As modern LLMs support thousands to millions of tokens, KV caches grow to hundreds of gigabytes, stressing memory capacity and bandwidth. Existing solutions, such as KV cache pruning and offloading, alleviate these but underutilize hardware by relying solely on either GPU or CPU for attention computing, and considering yet limited CPU local memory for KV cache storage. We propose HybridGen, an efficient hybrid attention framework for long-context LLM inference. HybridGen enables CPU-GPU collaborative attention on systems with expanded tiered memory (e.g., CXL memory), addressing three key challenges: (1) multi-dimensional attention dependencies, (2) intensifying CPU-GPU load imbalance with longer sequences, and (3) NUMA penalty of tiered memories. HybridGen tackles these by introducing attention logit parallelism, a feedback-driven scheduler, and semantic-aware KV cache mapping.
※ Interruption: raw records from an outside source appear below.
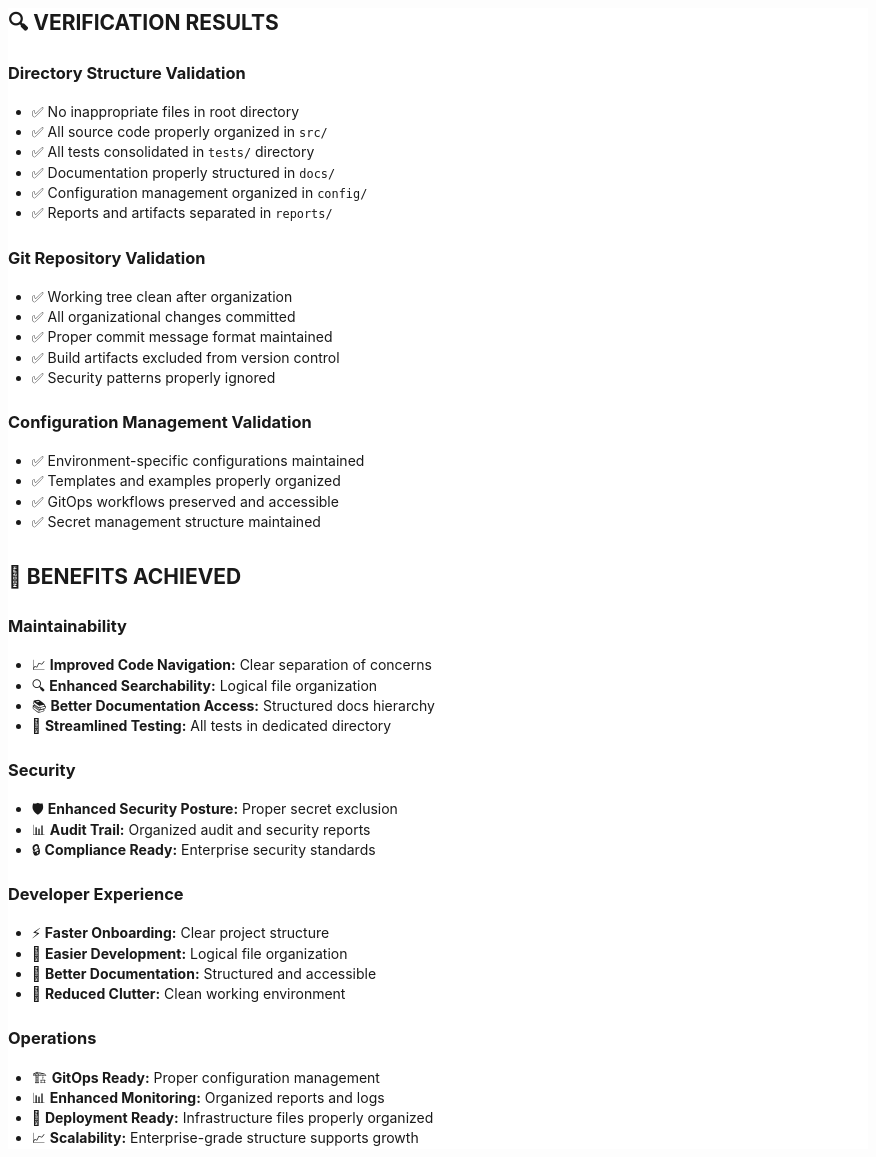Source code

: ## 🔍 VERIFICATION RESULTS

### **Directory Structure Validation**
- ✅ No inappropriate files in root directory
- ✅ All source code properly organized in `src/`
- ✅ All tests consolidated in `tests/` directory
- ✅ Documentation properly structured in `docs/`
- ✅ Configuration management organized in `config/`
- ✅ Reports and artifacts separated in `reports/`

### **Git Repository Validation**
- ✅ Working tree clean after organization
- ✅ All organizational changes committed
- ✅ Proper commit message format maintained
- ✅ Build artifacts excluded from version control
- ✅ Security patterns properly ignored

### **Configuration Management Validation**
- ✅ Environment-specific configurations maintained
- ✅ Templates and examples properly organized
- ✅ GitOps workflows preserved and accessible
- ✅ Secret management structure maintained

## 🚀 BENEFITS ACHIEVED

### **Maintainability**
- 📈 **Improved Code Navigation:** Clear separation of concerns
- 🔍 **Enhanced Searchability:** Logical file organization
- 📚 **Better Documentation Access:** Structured docs hierarchy
- 🧪 **Streamlined Testing:** All tests in dedicated directory

### **Security**
- 🛡️ **Enhanced Security Posture:** Proper secret exclusion
- 📊 **Audit Trail:** Organized audit and security reports
- 🔒 **Compliance Ready:** Enterprise security standards

### **Developer Experience**
- ⚡ **Faster Onboarding:** Clear project structure
- 🔧 **Easier Development:** Logical file organization
- 📖 **Better Documentation:** Structured and accessible
- 🧹 **Reduced Clutter:** Clean working environment

### **Operations**
- 🏗️ **GitOps Ready:** Proper configuration management
- 📊 **Enhanced Monitoring:** Organized reports and logs
- 🚀 **Deployment Ready:** Infrastructure files properly organized
- 📈 **Scalability:** Enterprise-grade structure supports growth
Experiments with three LLM models with eleven different sizes on three GPU platforms with a CXL-expanded memory show that HybridGen outperforms six state-of-the-art KV cache management methods by 1.41x--3.2x on average while maintaining superior accuracy.

翻译：随着现代大语言模型支持数千至数百万个令牌，KV缓存增长至数百吉字节，对内存容量和带宽构成了严峻压力。现有解决方案（如KV缓存剪枝与卸载）虽能缓解此类问题，但仅依赖GPU或CPU进行注意力计算，且对KV缓存存储的CPU本地内存利用有限，导致硬件利用率不足。我们提出HybridGen——一种面向长上下文LLM推理的高效混合注意力框架。HybridGen可在扩展分层内存（如CXL内存）的系统上实现CPU-GPU协作式注意力计算，并解决三个关键挑战：（1）多维注意力依赖关系；（2）随序列增长加剧的CPU-GPU负载不均衡；（3）分层内存导致的NUMA开销。为此，HybridGen引入了注意力对数并行化、反馈驱动调度器及语义感知的KV缓存映射。实验采用三种LLM模型（涵盖十一种不同规模）、三个GPU平台及CXL扩展内存，结果表明HybridGen在保持卓越精度的同时，性能较六种最先进的KV缓存管理方法平均提升1.41倍至3.2倍。